My mom is out of town and won't be back until late tomorrow night. She hasn't answered her phone. She'll be devastated. My dad tried to comfort me, but well, he's a boy and not so good at that.
Now that I am home I keep hearing him calling to me. I hear him chirping. I see his empty cage. His toys. His birdfood. I see my open dresser drawer that he loved to play in. He would crawl inside and climb on all the drawers and hide in the darkness. He was my little caver. He would stand on the drawer handle and flap his wings and fly, chirping the whole time but never letting go of the handle. I think he liked the sound it made when it clanked on the drawer. He loved bells. He was scared of the new, brightly colored toys I would bring home. He would chew up his perches and food dishes, but not touch his toys.
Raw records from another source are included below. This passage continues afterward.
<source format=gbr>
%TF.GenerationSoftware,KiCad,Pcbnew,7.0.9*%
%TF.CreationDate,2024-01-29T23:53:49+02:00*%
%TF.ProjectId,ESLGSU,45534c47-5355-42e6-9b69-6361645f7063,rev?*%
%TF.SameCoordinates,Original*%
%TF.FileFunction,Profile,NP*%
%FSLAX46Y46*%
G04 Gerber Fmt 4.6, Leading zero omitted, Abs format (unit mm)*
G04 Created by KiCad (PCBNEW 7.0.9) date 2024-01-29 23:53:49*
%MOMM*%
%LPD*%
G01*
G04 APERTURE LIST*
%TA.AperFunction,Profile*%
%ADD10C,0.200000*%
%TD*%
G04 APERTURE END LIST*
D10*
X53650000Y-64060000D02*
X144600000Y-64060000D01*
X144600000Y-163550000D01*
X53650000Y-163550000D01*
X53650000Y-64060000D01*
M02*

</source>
I know this may sound silly, after all, he's just a bird.
He could talk, too. He could say "Chico" - and that's what he said the most. He also said, "don't bite", "hey baby", "come here", "good morning", "poop Chico", "hi", and sometimes it even sounded like he could say "'Lyssa!". He usually screeched my name. It meant come and take me out NOW! And I'll never get to take him out again. I'll never play with him again.
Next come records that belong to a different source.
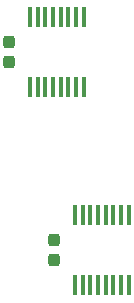
<source format=gbr>
%TF.GenerationSoftware,KiCad,Pcbnew,8.0.4+dfsg-1*%
%TF.CreationDate,2025-02-23T15:34:39+09:00*%
%TF.ProjectId,mezzanine,6d657a7a-616e-4696-9e65-2e6b69636164,1*%
%TF.SameCoordinates,Original*%
%TF.FileFunction,Paste,Bot*%
%TF.FilePolarity,Positive*%
%FSLAX46Y46*%
G04 Gerber Fmt 4.6, Leading zero omitted, Abs format (unit mm)*
G04 Created by KiCad (PCBNEW 8.0.4+dfsg-1) date 2025-02-23 15:34:39*
%MOMM*%
%LPD*%
G01*
G04 APERTURE LIST*
G04 Aperture macros list*
%AMRoundRect*
0 Rectangle with rounded corners*
0 $1 Rounding radius*
0 $2 $3 $4 $5 $6 $7 $8 $9 X,Y pos of 4 corners*
0 Add a 4 corners polygon primitive as box body*
4,1,4,$2,$3,$4,$5,$6,$7,$8,$9,$2,$3,0*
0 Add four circle primitives for the rounded corners*
1,1,$1+$1,$2,$3*
1,1,$1+$1,$4,$5*
1,1,$1+$1,$6,$7*
1,1,$1+$1,$8,$9*
0 Add four rect primitives between the rounded corners*
20,1,$1+$1,$2,$3,$4,$5,0*
20,1,$1+$1,$4,$5,$6,$7,0*
20,1,$1+$1,$6,$7,$8,$9,0*
20,1,$1+$1,$8,$9,$2,$3,0*%
G04 Aperture macros list end*
%ADD10R,0.355600X1.778000*%
%ADD11RoundRect,0.237500X0.237500X-0.300000X0.237500X0.300000X-0.237500X0.300000X-0.237500X-0.300000X0*%
G04 APERTURE END LIST*
D10*
%TO.C,U4*%
X91959001Y-66878200D03*
X92608999Y-66878200D03*
X93259001Y-66878200D03*
X93908999Y-66878200D03*
X94558998Y-66878200D03*
X95208999Y-66878200D03*
X95858998Y-66878200D03*
X96508999Y-66878200D03*
X96508999Y-72821800D03*
X95859001Y-72821800D03*
X95208999Y-72821800D03*
X94559001Y-72821800D03*
X93909002Y-72821800D03*
X93259001Y-72821800D03*
X92609002Y-72821800D03*
X91959001Y-72821800D03*
%TD*%
%TO.C,U3*%
X88149001Y-50114200D03*
X88798999Y-50114200D03*
X89449001Y-50114200D03*
X90098999Y-50114200D03*
X90748998Y-50114200D03*
X91398999Y-50114200D03*
X92048998Y-50114200D03*
X92698999Y-50114200D03*
X92698999Y-56057800D03*
X92049001Y-56057800D03*
X91398999Y-56057800D03*
X90749001Y-56057800D03*
X90099002Y-56057800D03*
X89449001Y-56057800D03*
X88799002Y-56057800D03*
X88149001Y-56057800D03*
%TD*%
D11*
%TO.C,C4*%
X90170000Y-70712500D03*
X90170000Y-68987500D03*
%TD*%
%TO.C,C3*%
X86360000Y-53948500D03*
X86360000Y-52223500D03*
%TD*%
M02*

</source>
I'm so glad I took some photos and videos during our time together. I wish I had more.
The last time I was home was in May, before I left for Utah and Chico was playing in my dresser drawer. He was saying "don't bite" over and over. Dad walked in my room and said, "Alyssa, are you biting Chico again?" It was kind of funny. Chico usually said that just after he bit someone and we were scolding him. He was also potty trained. We would put him on a garbage can, say "poop chico", and he would.
Here I was debating if I should take him in to work with me for a couple of hours or drive out of my way to bring him home. I had decided to bring him to work since my coworkers like to see him. And instead, he came home with me in a box. I'm going to miss him so much. I put up some of my favorite photos and videos of him. The videos are dark, probably because I had to put them on You Tube first. The videos have sound so you might even be able to hear his little squeaky noises.
Well, I tried to add videos, but I could only get one to come up. I guess I'll have to work on that.